30th May 2018 /

Hotels with room for improvement proving the preference for hoteliers

In March 2018, White & Partners sold the Padstow Park Hotel at public auction. Whilst the auction did not have the same level of interest as the Tennyson Hotel Mascot, 4 bidders provided sufficient competitive tension to ensure a strong sale price.

The Padstow Park Hotel sold on a passing yield of 8.5%, representing a 90% premium to the purchase price of $13.7 million in December 2014. The hotel’s strong financial performance, with targets achieved ahead of schedule, also allowed the asset to be sold 18 months earlier than planned. The temptation to capitalise on market conditions with historically low yields was strong and prudent.

As highlighted above, when compared to the sale of the Tennyson Hotel, an inner Sydney unrenovated gaming hotel with significant upside, the Padstow Park Hotel (which at the time of sale, was renovated and traded at close to its full potential) attracted less enquiries and fewer bidders on auction day. A brief statistical comparison of the two assets is provided below.

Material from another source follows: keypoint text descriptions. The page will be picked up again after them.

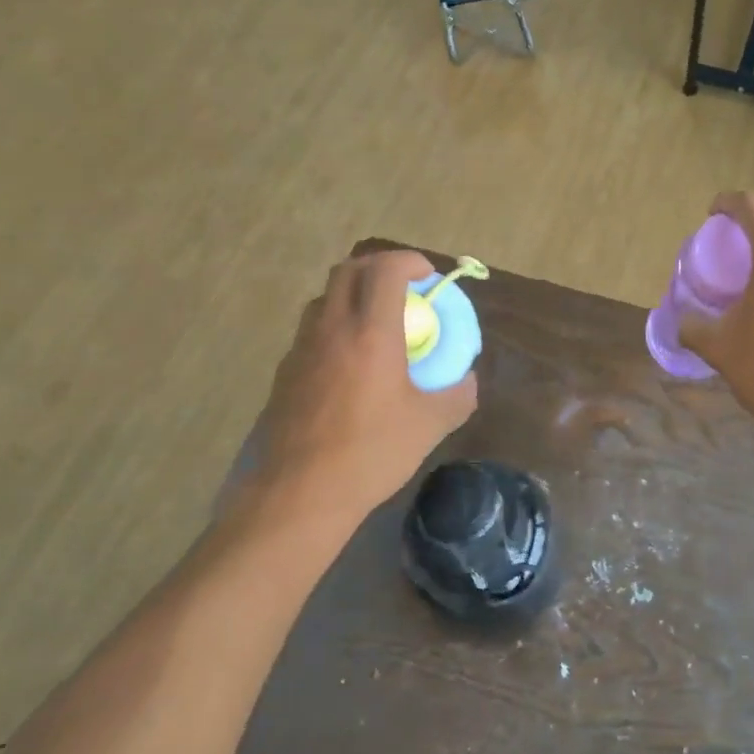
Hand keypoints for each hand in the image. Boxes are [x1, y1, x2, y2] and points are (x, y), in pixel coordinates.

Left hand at [257, 250, 476, 519]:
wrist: (301, 492)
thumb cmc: (371, 452)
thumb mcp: (430, 425)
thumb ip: (457, 395)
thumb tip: (467, 381)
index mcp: (371, 332)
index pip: (385, 270)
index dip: (409, 261)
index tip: (428, 276)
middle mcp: (332, 328)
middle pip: (349, 270)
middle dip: (380, 267)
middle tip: (404, 288)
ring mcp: (302, 348)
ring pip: (325, 298)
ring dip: (353, 294)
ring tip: (377, 321)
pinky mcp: (286, 371)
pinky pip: (312, 330)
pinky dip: (336, 326)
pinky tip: (351, 362)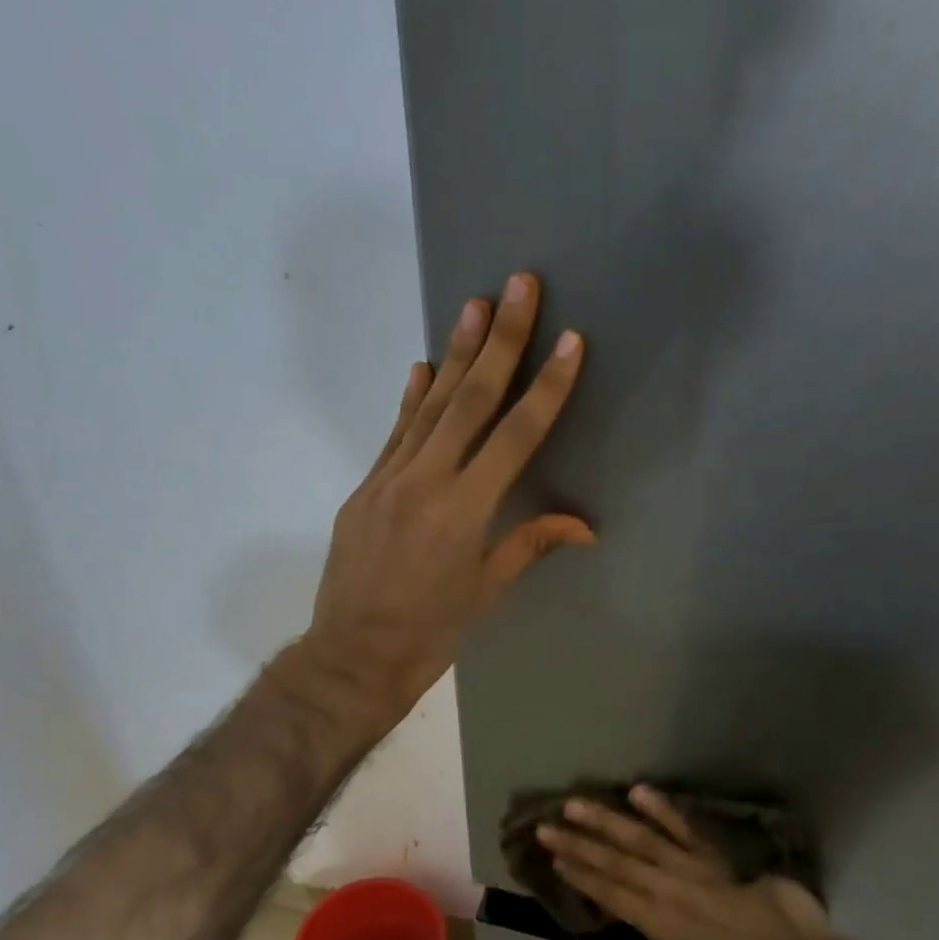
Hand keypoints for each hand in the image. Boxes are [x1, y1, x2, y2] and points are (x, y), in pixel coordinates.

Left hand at [301, 272, 594, 721]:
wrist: (353, 655)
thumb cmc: (431, 634)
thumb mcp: (487, 591)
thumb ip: (530, 544)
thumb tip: (585, 526)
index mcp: (466, 511)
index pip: (515, 436)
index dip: (546, 387)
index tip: (569, 340)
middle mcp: (427, 482)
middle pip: (469, 400)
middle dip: (499, 340)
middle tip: (518, 284)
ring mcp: (388, 480)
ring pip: (429, 406)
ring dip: (454, 353)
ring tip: (474, 303)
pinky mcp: (365, 488)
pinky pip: (395, 434)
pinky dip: (411, 399)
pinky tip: (422, 367)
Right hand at [538, 786, 836, 939]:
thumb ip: (676, 936)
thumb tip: (667, 916)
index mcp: (659, 926)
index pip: (612, 894)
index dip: (582, 877)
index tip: (555, 860)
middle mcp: (666, 894)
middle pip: (614, 865)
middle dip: (579, 846)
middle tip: (546, 828)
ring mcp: (690, 871)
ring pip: (639, 843)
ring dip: (605, 823)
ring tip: (575, 805)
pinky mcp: (716, 858)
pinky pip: (686, 830)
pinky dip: (662, 810)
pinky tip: (637, 792)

Whilst the above is a small sample size, throughout 2017 and even during 2018, there have been numerous evidence of hotels with clear upside transacting at yields sub 8.5%. This observation highlights either:

  1. Publicans are strategic buyers who attribute value from their ability to extract upside in unrenovated/poorly managed hotels; or
  2. There is strong belief amongst publicans that the high price paid is reflective of their ability to create greater value than the previous owners and other operators.

Whatever the reasons, investors in the Padstow Park Hotel achieved a strong result. JDA Hotels again proved their ability to enhance the income and capital value of an underutilised asset. And most importantly, the Padstow Park Hotel has been transformed into an attractive community destination, especially compared to its former days when it was known as the Barking Dog.